=== WHAT IS BEING ASKED ===
In the listing that follows, give every line again exactly and omit the pictures.

******************************

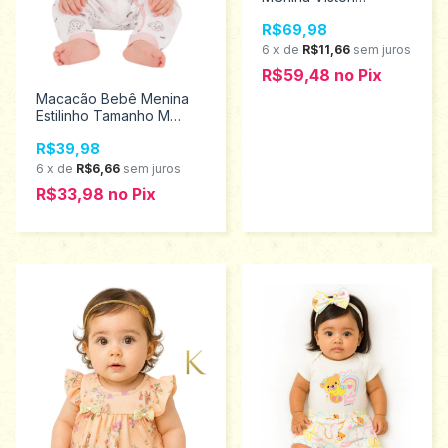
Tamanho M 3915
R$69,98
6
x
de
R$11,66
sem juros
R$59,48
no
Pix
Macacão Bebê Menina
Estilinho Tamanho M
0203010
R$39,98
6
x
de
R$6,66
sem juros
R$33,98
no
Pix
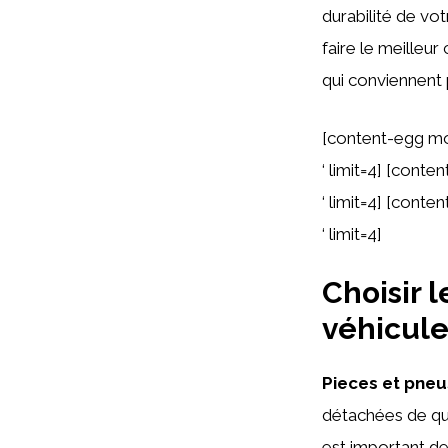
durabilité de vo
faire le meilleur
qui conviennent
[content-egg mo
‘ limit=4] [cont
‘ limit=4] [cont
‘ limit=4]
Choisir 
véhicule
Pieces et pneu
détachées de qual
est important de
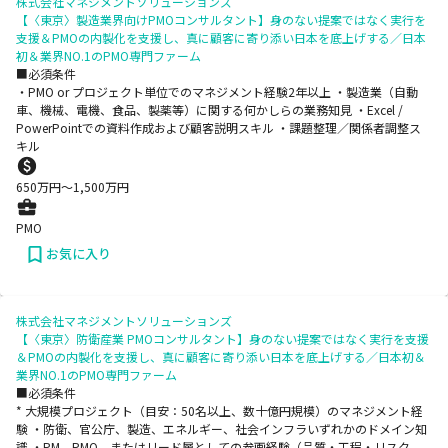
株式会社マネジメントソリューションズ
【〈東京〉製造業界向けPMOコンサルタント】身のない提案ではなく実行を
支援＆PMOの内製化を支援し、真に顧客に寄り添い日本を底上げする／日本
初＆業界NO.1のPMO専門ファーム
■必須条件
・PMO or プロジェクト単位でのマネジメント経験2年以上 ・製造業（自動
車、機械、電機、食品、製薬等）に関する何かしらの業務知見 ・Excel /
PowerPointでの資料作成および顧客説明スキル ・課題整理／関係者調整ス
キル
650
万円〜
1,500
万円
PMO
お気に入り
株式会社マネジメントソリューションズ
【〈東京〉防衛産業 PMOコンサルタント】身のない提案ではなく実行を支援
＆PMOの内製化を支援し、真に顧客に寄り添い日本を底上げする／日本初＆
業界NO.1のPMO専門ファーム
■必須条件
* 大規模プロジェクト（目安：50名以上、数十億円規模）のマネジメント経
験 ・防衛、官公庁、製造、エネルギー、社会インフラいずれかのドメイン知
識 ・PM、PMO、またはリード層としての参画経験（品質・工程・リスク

******************************

=== TASK SOLUTION ===
Tamanho M 3915
R$69,98
6
x
de
R$11,66
sem juros
R$59,48
no
Pix
Macacão Bebê Menina
Estilinho Tamanho M
0203010
R$39,98
6
x
de
R$6,66
sem juros
R$33,98
no
Pix
durabilité de vo
faire le meilleur
qui conviennent
[content-egg mo
‘ limit=4] [cont
‘ limit=4] [cont
‘ limit=4]
Choisir 
véhicule
Pieces et pneu
détachées de qual
est important de
株式会社マネジメントソリューションズ
【〈東京〉製造業界向けPMOコンサルタント】身のない提案ではなく実行を
支援＆PMOの内製化を支援し、真に顧客に寄り添い日本を底上げする／日本
初＆業界NO.1のPMO専門ファーム
■必須条件
・PMO or プロジェクト単位でのマネジメント経験2年以上 ・製造業（自動
車、機械、電機、食品、製薬等）に関する何かしらの業務知見 ・Excel /
PowerPointでの資料作成および顧客説明スキル ・課題整理／関係者調整ス
キル
650
万円〜
1,500
万円
PMO
お気に入り
株式会社マネジメントソリューションズ
【〈東京〉防衛産業 PMOコンサルタント】身のない提案ではなく実行を支援
＆PMOの内製化を支援し、真に顧客に寄り添い日本を底上げする／日本初＆
業界NO.1のPMO専門ファーム
■必須条件
* 大規模プロジェクト（目安：50名以上、数十億円規模）のマネジメント経
験 ・防衛、官公庁、製造、エネルギー、社会インフラいずれかのドメイン知
識 ・PM、PMO、またはリード層としての参画経験（品質・工程・リスク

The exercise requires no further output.